ATHENS, Ohio -- After shutting down the coal boiler on July 10 for construction purposes, the Ohio University's Lausche Heating Plant will begin burning coal again on Tuesday, Oct. 28.
The coal burning process will begin around 6:30 p.m. on Tuesday and may cause some smoking from the smoke stack. The smoke during the start-up period will contain a fly ash residue, which may fall in the area surrounding the heat plant depending on weather conditions.
After an estimated two-to-four-hour warm-up period that will increase the coal boiler temperature to more than 300 degrees, which is typical of this process, the smoke from the boiler will pass through the newly constructed bag house at the plant, which operates like a vacuum cleaner bag. The bag house will then filter the particulates out of the smoke before it leaves the smoke stack.
The coal boiler temperature must be more than 300 degrees before the smoke is passed through the bag house to avoid shortening the lifespan of the bag house.
The conversion from natural gas back to coal will save the University money, because the cost of coal can be four to five times less expensive than natural gas.
The heating plant's coal boilers were shut down on July 10 to accommodate the installation of a new bag house and a state-of-the-art multi-pollutant flue gas treatment process. The innovative process will be ready for testing in late November and will allow Ohio University to continue to burn Ohio's high-sulfur coal using the patented sulfur dioxide absorbing material called Fluesorbent.

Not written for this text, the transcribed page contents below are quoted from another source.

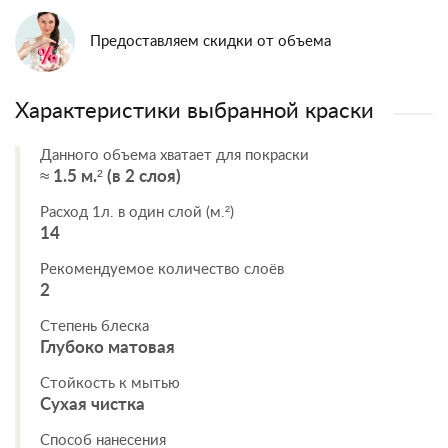
Предоставляем скидки от объема
Характеристики выбранной краски
Данного объема хватает для покраски
≈ 1.5 м.² (в 2 слоя)
Расход 1л. в один слой (м.²)
14
Рекомендуемое количество слоёв
2
Степень блеска
Глубоко матовая
Стойкость к мытью
Сухая чистка
Способ нанесения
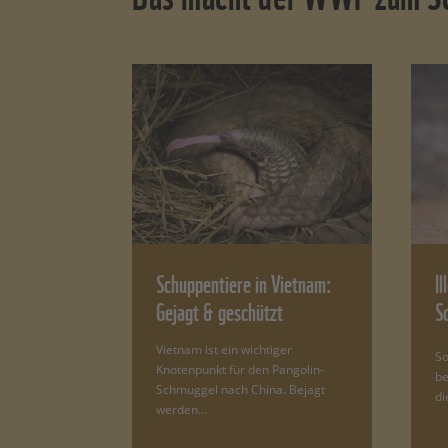
Schuppentiere in Vietnam:
Il
Gejagt & geschützt
S
Vietnam ist ein wichtiger
So
Knotenpunkt für den Pangolin-
be
Schmuggel nach China. Bejagt
di
werden…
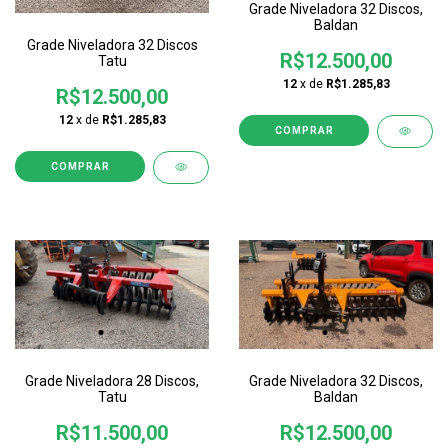
Grade Niveladora 32 Discos,
Baldan
Grade Niveladora 32 Discos
R$12.500,00
Tatu
12
x de
R$1.285,83
R$12.500,00
12
x de
R$1.285,83
Grade Niveladora 28 Discos,
Grade Niveladora 32 Discos,
Tatu
Baldan
R$11.500,00
R$12.500,00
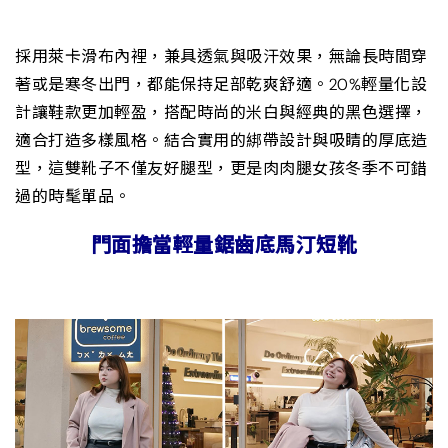
採用萊卡滑布內裡，兼具透氣與吸汗效果，無論長時間穿
著或是寒冬出門，都能保持足部乾爽舒適。20%輕量化設
計讓鞋款更加輕盈，搭配時尚的米白與經典的黑色選擇，
適合打造多樣風格。結合實用的綁帶設計與吸睛的厚底造
型，這雙靴子不僅友好腿型，更是肉肉腿女孩冬季不可錯
過的時髦單品。
門面擔當輕量鋸齒底馬汀短靴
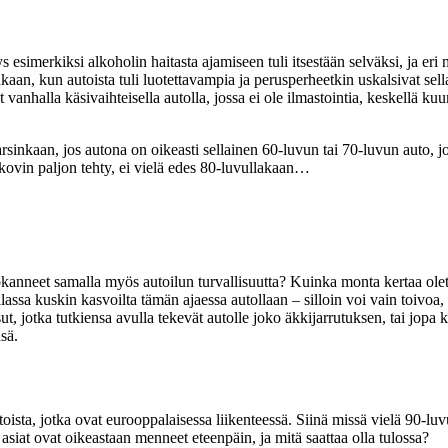
 esimerkiksi alkoholin haitasta ajamiseen tuli itsestään selväksi, ja eri m
kaan, kun autoista tuli luotettavampia ja perusperheetkin uskalsivat sella
vanhalla käsivaihteisella autolla, jossa ei ole ilmastointia, keskellä kuum
ei varsinkaan, jos autona on oikeasti sellainen 60-luvun tai 70-luvun auto
 kovin paljon tehty, ei vielä edes 80-luvullakaan…
kanneet samalla myös autoilun turvallisuutta? Kuinka monta kertaa olet
ssa kuskin kasvoilta tämän ajaessa autollaan – silloin voi vain toivoa, e
t, jotka tutkiensa avulla tekevät autolle joko äkkijarrutuksen, tai jopa 
sä.
oista, jotka ovat eurooppalaisessa liikenteessä. Siinä missä vielä 90-luvu
ä asiat ovat oikeastaan menneet eteenpäin, ja mitä saattaa olla tulossa?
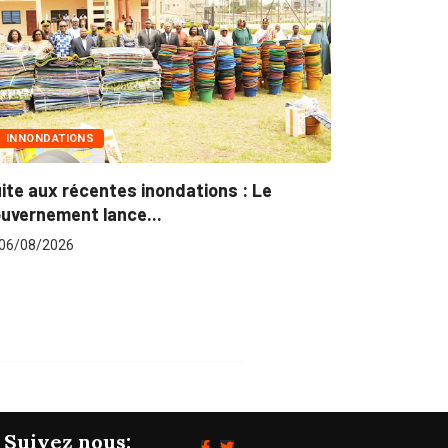
INNONDATIONS
MARCHÉS P
ite aux récentes inondations : Le
Marchés pu
uvernement lance...
pour plus...
6/08/2026
06/08/202
Suivez nous:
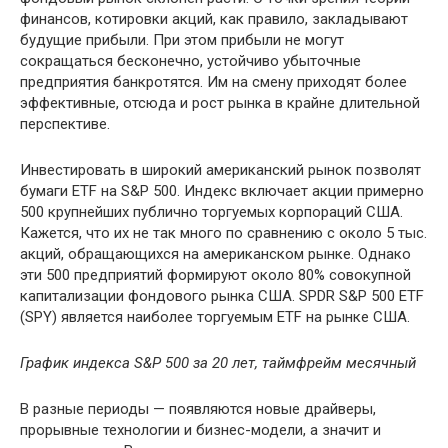
финансов, котировки акций, как правило, закладывают
будущие прибыли. При этом прибыли не могут
сокращаться бесконечно, устойчиво убыточные
предприятия банкротятся. Им на смену приходят более
эффективные, отсюда и рост рынка в крайне длительной
перспективе.
Инвестировать в широкий американский рынок позволят
бумаги ETF на S&P 500. Индекс включает акции примерно
500 крупнейших публично торгуемых корпораций США.
Кажется, что их не так много по сравнению с около 5 тыс.
акций, обращающихся на американском рынке. Однако
эти 500 предприятий формируют около 80% совокупной
капитализации фондового рынка США. SPDR S&P 500 ETF
(SPY) является наиболее торгуемым ETF на рынке США.
График индекса S&P 500 за 20 лет, таймфрейм месячный
В разные периоды — появляются новые драйверы,
прорывные технологии и бизнес-модели, а значит и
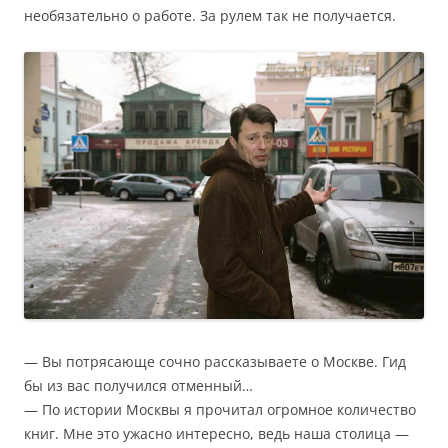
необязательно о работе. За рулем так не получается.
— Вы потрясающе сочно рассказываете о Москве. Гид
бы из вас получился отменный…
— По истории Москвы я прочитал огромное количество
книг. Мне это ужасно интересно, ведь наша столица —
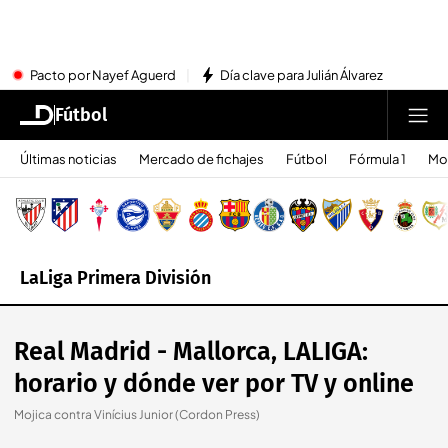
Pacto por Nayef Aguerd
Día clave para Julián Álvarez
Fútbol
Últimas noticias
Mercado de fichajes
Fútbol
Fórmula 1
Mo
LaLiga Primera División
Real Madrid - Mallorca, LALIGA:
horario y dónde ver por TV y online
Mojica contra Vinícius Junior (Cordon Press)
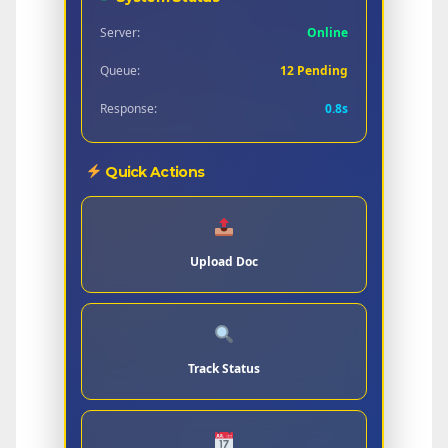
Server:
Online
Queue:
12 Pending
Response:
0.8s
Quick Actions
Upload Doc
Track Status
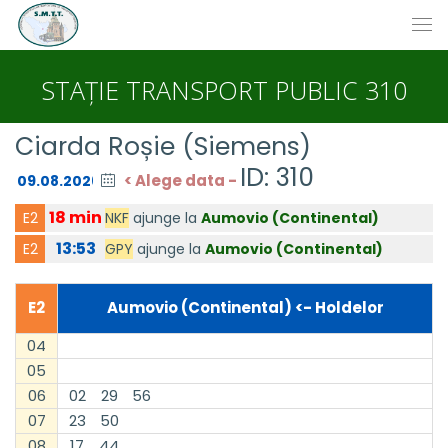
STAȚIE TRANSPORT PUBLIC 310
Ciarda Roșie (Siemens)
ID: 310
< Alege data -
18 min
NKF
ajunge la
Aumovio (Continental)
E2
13:53
GPY
ajunge la
Aumovio (Continental)
E2
E2
Aumovio (Continental) <- Holdelor
04
05
06
02
29
56
07
23
50
08
17
44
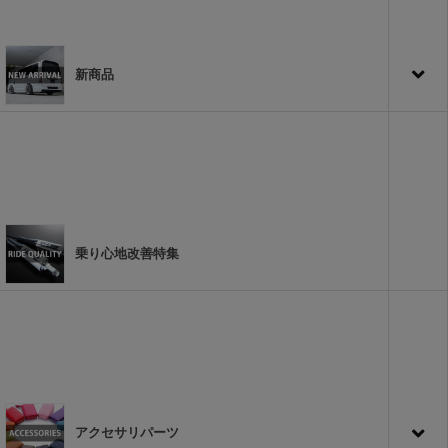
新商品
乗り心地改善特集
アクセサリパーツ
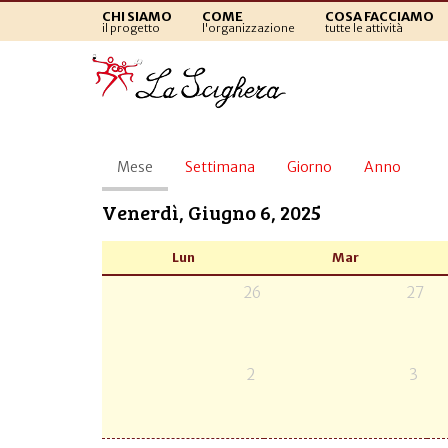
CHI SIAMO
COME
COSA FACCIAMO
il progetto
l'organizzazione
tutte le attività
Schede
Mese
(scheda
Settimana
Giorno
Anno
primarie
attiva)
Venerdì, Giugno 6, 2025
Lun
Mar
26
27
2
3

The completion of this project will enable the University to exceed current and future proposed Environmental Protection Agency (EPA) standards for sulfur and particulate pollutants.
"The fact that the heating plant will begin burning coal again moves Ohio University one step closer to having a state-of-the-art flue gas treatment system," said Ohio University Associate Vice President for Facilities and Auxiliaries Sherwood Wilson. "When we begin burning coal again on Tuesday, Lausche Heating Plant will be more environment friendly than it ever has been."